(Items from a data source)
================

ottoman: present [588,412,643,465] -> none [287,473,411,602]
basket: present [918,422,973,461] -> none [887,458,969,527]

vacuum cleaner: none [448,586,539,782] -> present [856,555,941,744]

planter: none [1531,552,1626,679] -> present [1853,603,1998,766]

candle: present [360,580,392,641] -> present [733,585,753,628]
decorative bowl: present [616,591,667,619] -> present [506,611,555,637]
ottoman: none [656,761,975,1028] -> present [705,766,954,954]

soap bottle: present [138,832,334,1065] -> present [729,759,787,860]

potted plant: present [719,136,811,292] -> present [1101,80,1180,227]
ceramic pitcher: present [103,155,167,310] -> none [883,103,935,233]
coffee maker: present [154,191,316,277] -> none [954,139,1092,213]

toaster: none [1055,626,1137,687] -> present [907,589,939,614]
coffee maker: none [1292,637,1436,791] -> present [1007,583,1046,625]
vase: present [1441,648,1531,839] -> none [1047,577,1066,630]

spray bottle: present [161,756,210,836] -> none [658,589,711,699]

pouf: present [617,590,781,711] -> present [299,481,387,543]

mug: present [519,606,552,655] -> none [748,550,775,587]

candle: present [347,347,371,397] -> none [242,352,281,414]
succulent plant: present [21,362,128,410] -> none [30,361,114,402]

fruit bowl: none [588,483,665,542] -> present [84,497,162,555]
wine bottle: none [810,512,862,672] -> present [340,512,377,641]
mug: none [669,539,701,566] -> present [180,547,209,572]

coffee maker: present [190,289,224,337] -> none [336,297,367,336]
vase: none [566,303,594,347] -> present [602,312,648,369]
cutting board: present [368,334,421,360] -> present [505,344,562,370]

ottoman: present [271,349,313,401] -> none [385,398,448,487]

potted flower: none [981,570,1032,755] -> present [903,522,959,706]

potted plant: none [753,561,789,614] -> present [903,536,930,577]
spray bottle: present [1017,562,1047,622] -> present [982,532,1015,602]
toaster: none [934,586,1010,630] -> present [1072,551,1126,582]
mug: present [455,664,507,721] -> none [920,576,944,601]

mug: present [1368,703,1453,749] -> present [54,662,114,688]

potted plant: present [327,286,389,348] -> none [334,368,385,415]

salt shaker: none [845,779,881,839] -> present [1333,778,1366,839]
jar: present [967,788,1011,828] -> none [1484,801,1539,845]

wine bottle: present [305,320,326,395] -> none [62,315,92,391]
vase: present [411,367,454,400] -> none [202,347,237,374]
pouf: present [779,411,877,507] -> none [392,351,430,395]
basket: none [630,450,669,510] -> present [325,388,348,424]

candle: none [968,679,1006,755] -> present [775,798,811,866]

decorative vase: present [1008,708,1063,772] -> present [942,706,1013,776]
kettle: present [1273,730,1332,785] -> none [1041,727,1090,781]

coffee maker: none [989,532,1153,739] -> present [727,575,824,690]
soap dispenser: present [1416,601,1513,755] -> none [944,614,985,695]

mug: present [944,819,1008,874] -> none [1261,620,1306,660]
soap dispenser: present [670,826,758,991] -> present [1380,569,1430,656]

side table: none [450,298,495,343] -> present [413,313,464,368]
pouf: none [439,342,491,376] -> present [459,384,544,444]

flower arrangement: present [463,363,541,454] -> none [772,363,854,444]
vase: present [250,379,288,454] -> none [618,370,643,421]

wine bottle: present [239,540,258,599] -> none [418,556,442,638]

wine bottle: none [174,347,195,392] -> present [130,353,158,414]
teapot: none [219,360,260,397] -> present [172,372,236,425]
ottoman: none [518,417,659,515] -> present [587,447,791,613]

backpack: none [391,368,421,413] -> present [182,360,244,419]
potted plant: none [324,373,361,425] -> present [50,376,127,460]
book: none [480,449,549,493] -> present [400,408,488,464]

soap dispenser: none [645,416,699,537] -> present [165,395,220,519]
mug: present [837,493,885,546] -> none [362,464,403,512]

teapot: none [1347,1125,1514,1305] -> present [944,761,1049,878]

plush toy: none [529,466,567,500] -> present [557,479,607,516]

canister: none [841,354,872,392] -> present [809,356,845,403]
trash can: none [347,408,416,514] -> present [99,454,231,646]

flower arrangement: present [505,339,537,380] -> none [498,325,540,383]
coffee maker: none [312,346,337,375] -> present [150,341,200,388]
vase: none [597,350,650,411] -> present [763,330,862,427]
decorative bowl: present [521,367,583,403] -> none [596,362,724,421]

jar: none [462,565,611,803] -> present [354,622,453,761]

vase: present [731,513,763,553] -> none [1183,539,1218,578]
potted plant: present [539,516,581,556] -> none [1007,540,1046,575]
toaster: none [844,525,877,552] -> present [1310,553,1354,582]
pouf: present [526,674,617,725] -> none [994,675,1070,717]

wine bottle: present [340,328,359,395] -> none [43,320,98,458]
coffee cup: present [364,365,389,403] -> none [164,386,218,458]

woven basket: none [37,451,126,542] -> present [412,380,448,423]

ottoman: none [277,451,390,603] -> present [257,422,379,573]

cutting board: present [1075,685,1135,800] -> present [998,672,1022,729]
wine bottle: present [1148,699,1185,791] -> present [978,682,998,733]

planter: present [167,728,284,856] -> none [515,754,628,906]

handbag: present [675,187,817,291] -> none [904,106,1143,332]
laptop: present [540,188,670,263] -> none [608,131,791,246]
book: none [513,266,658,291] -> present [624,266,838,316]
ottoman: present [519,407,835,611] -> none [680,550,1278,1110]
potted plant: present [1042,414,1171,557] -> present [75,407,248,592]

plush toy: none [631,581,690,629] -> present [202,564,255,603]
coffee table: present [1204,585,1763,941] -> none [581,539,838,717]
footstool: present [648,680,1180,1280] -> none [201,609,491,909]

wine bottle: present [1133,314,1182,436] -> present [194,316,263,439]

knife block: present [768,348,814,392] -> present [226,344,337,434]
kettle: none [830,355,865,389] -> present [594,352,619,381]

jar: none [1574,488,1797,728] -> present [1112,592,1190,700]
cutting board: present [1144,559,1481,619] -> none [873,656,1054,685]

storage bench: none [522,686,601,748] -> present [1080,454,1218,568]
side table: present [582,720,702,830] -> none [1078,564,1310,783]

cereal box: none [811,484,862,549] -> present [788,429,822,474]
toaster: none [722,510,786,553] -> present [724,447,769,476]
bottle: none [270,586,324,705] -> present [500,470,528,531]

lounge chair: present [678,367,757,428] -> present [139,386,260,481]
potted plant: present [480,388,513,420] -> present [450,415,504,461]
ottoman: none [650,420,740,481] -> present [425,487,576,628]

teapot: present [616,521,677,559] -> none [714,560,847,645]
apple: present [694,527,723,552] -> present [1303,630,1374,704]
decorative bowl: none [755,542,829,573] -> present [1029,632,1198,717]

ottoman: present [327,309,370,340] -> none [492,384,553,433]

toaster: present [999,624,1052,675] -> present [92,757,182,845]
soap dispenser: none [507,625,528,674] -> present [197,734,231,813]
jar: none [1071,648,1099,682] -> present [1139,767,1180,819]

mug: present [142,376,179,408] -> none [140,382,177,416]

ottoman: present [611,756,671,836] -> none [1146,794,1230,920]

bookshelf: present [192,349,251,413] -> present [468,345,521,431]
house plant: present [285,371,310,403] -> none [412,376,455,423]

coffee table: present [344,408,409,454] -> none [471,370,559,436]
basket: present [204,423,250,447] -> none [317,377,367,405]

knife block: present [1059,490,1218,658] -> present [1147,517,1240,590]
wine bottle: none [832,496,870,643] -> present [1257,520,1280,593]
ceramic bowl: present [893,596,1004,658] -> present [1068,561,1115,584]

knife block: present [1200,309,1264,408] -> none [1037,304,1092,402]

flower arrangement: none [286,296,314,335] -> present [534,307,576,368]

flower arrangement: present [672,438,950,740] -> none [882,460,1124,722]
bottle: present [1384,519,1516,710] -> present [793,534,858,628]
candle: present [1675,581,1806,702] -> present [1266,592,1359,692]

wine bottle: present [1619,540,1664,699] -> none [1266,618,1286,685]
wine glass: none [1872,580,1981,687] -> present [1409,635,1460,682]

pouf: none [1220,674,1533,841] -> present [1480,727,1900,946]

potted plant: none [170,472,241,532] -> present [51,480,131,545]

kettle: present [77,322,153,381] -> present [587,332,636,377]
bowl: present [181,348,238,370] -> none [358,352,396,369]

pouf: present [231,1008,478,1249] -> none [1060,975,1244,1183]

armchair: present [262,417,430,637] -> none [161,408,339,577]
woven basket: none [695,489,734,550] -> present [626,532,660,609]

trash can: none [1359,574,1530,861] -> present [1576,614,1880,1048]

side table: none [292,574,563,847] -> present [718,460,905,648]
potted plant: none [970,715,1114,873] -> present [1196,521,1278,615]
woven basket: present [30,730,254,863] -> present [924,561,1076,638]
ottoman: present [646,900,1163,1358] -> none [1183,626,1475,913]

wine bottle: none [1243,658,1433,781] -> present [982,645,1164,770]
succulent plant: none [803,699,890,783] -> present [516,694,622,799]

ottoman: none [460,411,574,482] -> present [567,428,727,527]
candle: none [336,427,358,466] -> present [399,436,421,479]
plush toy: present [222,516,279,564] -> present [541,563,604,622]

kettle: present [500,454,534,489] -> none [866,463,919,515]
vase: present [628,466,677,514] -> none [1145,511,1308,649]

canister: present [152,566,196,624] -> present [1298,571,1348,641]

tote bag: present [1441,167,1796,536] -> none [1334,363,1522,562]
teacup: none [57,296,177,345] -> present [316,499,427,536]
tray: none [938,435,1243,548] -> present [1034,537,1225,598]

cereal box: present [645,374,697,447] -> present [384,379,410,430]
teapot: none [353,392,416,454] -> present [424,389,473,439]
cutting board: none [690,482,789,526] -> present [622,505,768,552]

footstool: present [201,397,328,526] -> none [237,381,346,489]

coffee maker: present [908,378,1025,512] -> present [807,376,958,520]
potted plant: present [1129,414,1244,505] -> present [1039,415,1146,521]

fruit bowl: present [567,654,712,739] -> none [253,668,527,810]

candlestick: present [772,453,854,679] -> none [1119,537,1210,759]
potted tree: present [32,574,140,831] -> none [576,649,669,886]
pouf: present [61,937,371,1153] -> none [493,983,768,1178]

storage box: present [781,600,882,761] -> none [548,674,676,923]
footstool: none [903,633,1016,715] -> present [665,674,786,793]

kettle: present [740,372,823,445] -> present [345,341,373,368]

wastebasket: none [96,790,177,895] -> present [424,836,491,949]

================

Set down the lines above as they stand, starting with the first line and ending with the line that contains "coffee maker: present [154,191,316,277]".

# SOLUTION TO THE PROBLEM:
ottoman: present [588,412,643,465] -> none [287,473,411,602]
basket: present [918,422,973,461] -> none [887,458,969,527]

vacuum cleaner: none [448,586,539,782] -> present [856,555,941,744]

planter: none [1531,552,1626,679] -> present [1853,603,1998,766]

candle: present [360,580,392,641] -> present [733,585,753,628]
decorative bowl: present [616,591,667,619] -> present [506,611,555,637]
ottoman: none [656,761,975,1028] -> present [705,766,954,954]

soap bottle: present [138,832,334,1065] -> present [729,759,787,860]

potted plant: present [719,136,811,292] -> present [1101,80,1180,227]
ceramic pitcher: present [103,155,167,310] -> none [883,103,935,233]
coffee maker: present [154,191,316,277] -> none [954,139,1092,213]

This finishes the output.